Prepayment of electricity is usual and in the future similar water meters will also be standard
Pre-paid electricity and water meters are fast becoming a necessity in today’s homes, not only for landlords and tenants, but also homeowners.
Some municipalities are also actively encouraging the adoption of prepaid metering. The City of Cape Town is rolling out a free electricity meter replacement programme across the metro and has been doing so for the past five years, says councillor Phindile Maxiti, the City’s mayoral committee member for energy and climate change.
Currently 557000 customers are using prepaid meters versus 100000 using credit meters. He says for residents, the benefits of using prepaid electricity meters include total control over electricity consumption, no more estimated readings and convenient and stress-free purchasing of electricity.
For the city, it takes away the need to read the meters. “Having a prepaid meter enables residents to have direct control over their usage, leading to fewer unpaid municipal accounts.

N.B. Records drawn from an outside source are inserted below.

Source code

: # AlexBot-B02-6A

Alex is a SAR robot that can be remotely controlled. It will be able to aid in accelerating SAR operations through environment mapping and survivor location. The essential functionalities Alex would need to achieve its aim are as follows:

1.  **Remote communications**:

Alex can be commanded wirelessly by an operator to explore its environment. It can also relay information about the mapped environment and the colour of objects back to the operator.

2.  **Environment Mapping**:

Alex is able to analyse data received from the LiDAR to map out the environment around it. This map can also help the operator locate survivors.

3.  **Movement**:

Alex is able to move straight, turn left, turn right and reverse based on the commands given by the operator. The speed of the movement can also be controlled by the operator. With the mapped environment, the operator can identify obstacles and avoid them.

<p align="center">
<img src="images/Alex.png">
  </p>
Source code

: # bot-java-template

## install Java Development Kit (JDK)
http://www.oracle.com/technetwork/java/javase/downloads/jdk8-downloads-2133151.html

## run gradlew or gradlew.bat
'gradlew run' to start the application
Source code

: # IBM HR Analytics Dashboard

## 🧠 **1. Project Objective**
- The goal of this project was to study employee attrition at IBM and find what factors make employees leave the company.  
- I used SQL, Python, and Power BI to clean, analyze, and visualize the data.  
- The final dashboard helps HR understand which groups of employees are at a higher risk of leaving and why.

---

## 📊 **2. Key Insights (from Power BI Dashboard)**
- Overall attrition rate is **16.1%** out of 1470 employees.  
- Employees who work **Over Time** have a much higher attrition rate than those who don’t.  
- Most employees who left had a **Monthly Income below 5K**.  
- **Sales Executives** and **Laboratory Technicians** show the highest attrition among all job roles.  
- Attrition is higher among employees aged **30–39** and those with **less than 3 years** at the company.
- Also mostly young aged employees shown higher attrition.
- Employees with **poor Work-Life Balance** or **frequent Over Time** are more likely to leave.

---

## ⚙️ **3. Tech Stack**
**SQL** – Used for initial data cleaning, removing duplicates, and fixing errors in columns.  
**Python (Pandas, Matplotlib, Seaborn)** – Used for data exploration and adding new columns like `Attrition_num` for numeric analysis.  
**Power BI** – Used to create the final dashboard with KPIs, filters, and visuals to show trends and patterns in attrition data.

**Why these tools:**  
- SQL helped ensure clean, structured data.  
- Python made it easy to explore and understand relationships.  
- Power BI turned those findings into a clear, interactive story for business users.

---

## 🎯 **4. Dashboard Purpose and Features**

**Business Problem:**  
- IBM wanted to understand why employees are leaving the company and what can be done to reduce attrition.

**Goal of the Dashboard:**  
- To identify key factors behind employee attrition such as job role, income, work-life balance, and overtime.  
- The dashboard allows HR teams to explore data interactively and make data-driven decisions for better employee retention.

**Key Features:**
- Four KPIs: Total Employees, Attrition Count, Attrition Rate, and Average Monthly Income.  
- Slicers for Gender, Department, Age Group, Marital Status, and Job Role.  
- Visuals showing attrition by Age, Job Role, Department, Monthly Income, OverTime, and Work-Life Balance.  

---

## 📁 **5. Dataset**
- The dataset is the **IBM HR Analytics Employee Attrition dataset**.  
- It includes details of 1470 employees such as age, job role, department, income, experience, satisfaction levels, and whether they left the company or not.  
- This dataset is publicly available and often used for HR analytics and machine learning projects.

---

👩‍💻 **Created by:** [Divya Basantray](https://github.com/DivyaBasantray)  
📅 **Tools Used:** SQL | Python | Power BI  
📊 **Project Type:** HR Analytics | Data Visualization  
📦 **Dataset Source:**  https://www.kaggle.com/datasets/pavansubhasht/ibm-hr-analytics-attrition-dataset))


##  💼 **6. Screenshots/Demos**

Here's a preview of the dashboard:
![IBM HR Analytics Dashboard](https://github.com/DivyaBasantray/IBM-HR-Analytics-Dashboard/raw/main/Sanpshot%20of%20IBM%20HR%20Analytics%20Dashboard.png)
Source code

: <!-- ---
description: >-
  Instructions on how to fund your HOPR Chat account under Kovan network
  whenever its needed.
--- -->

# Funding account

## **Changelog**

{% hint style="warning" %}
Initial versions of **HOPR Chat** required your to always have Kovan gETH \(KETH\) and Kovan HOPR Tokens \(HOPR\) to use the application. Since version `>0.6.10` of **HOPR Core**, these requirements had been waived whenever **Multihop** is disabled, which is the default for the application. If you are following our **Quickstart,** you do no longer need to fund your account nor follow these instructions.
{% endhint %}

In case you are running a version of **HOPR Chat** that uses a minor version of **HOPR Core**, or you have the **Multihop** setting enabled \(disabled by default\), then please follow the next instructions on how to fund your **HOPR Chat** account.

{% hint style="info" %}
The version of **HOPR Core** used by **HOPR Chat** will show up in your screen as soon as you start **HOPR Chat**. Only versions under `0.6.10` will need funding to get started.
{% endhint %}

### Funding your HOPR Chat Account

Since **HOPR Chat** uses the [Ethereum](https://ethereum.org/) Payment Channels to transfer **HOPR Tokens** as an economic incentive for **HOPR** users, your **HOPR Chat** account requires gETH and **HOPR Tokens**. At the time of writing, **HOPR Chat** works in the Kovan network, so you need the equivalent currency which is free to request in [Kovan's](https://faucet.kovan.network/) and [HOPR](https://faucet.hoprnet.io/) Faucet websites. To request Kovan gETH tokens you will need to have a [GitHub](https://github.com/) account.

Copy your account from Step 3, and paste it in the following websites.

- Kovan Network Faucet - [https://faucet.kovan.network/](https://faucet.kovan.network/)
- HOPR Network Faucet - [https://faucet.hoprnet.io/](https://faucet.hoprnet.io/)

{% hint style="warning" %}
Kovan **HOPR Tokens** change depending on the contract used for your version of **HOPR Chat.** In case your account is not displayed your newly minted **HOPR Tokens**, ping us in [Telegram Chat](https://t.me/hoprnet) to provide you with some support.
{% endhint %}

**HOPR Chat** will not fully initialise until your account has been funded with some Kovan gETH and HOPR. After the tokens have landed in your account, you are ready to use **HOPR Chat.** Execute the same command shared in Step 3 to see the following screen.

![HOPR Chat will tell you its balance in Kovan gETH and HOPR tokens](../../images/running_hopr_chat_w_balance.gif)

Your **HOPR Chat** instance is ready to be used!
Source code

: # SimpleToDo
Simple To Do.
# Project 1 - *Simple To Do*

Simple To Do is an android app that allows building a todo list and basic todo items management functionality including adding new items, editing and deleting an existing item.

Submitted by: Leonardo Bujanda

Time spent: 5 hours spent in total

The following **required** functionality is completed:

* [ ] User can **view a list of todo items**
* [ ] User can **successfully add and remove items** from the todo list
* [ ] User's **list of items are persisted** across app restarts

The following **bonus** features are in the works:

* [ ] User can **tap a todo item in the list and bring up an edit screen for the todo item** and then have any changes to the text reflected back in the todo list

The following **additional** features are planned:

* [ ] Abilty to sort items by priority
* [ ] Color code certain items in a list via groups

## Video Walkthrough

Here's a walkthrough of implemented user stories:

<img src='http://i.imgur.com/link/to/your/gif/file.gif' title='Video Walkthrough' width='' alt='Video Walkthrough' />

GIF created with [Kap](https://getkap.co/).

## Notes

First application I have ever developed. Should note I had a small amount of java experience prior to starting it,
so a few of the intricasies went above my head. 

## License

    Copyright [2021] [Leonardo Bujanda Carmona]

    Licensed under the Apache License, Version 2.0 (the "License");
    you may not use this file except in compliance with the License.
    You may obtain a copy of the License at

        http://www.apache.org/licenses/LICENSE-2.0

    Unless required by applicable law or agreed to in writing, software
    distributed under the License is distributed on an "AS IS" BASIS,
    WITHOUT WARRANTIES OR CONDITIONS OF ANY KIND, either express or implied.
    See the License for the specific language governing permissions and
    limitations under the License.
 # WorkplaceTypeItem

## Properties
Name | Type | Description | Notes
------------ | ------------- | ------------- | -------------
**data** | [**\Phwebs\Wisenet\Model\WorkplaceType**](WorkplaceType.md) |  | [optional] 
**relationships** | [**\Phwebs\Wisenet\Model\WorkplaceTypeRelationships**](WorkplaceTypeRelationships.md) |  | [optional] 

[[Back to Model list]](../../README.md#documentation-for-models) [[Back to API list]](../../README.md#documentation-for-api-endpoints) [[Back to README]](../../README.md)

In addition, the prepaid meter is one of the debt recovery tools used by the city. “Any amounts deducted from the prepaid electricity purchases are credited against the relevant account to reduce the debt outstanding.”
In the private (sub-metering) pre-payment market the adoption rate is high in the electricity sector, says Karen Wheller, chief operating officer at Enbaya Prepaid Meters.
However, the technology has been around for a long time and is now considered old. In the water sector, prepaid metering is newer but the adoption of such metering has increased by 100% in the past three years.
“People want more prepaid water meters than electricity meters, probably because electricity meters are older and already installed in a lot of locations. Water meters, being newer, are attracting more interest.”
Taking into account that electricity prepayment has been around for 20 years, water not even half that time, Wheller says the demand for water meters will also level out in the next five to 10 years.
Wheller says each municipality would have a different adoption rate regarding their general plans around conversions to municipal metering. “There are more than 200 municipalities in South Africa and each offers prepayment at different rates for different areas.”
In terms of the City of Cape Town’s water meter upgrade programme, it says it appointed a contractor to replace older electricity credit meters with new prepaid meters in selected suburbs across the city.
The cost of the new meters is covered by the City in suburbs where the programme is active. If a resident’s neighbourhood is scheduled only for the following year, they may request an earlier date. However, fees will apply as this will be considered an ad-hoc replacement.
“A conversion fee will be loaded on to the prepaid account as debt and the funds will be recovered as a percentage of the resident’s electricity purchases.
“If a customer chooses not to make use of this offer, they will be required to pay for the conversion should they want a prepaid meter at a later stage,” he says.